### TEXT BLOCK
# "I cannot access the Horrifying/Semp Fed/DRINK Rating!"



## SpessCaptain (May 29, 2015)

Forgive me if this is is just beating a dead horse but can we see about stopping these types of posts?
If you want access to the ratings just support the forums.


----------



## Clown Doll (May 29, 2015)

If I had access to the semper fidelis rating, I'd rate the op that.


----------



## Eponine (May 29, 2015)

I've been guilty of this. (Sorry)


----------



## SpessCaptain (May 29, 2015)

Epione said:


> I've been guilty of this. (Sorry)


You are to be quartered by four wild horses on each limb pulling into the direction of North, East, South and West.


----------



## YI 457 (May 29, 2015)

If I had access to the DRINK rating, I'd rate every one of you cause of reasons. And booze.

### DATASET CONTENT
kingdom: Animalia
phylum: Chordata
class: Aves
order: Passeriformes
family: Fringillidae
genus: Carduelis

### TASK INSTRUCTIONS
1. In the ratings thread, what does SpessCaptain say people should do to get access to the ratings?
2. Write what comes next in the ratings thread, picking up after its last post.
The rows come from a separate source, not from the ratings thread.

### ANSWERS TO THE EXERCISE
1. Support the forums.

2.
----------



## chimpburgers (May 29, 2015)

I gave everyone in here a drink rating on the house because I like you all so much.


----------



## Eponine (May 29, 2015)

Fuck it, let's get drunk. Except, I'm not allowed to https://kiwifarms.net/styles/dark/ratings/drink.png so DON'T CALL ANYBODY!


----------



## CatParty (May 29, 2015)

just become supporters. it's not expensive


----------



## Flowers For Sonichu (May 29, 2015)

I wish I could rate semper fidelis on every post.


----------



## Oglooger (May 29, 2015)

Is this becoming a musical number?


----------



## Dynamite Ninja (Jun 2, 2015)

Are Visa gift cards accepted?


----------



## lolwut (Jun 2, 2015)

DynamiteNinja said:


> Are Visa gift cards accepted?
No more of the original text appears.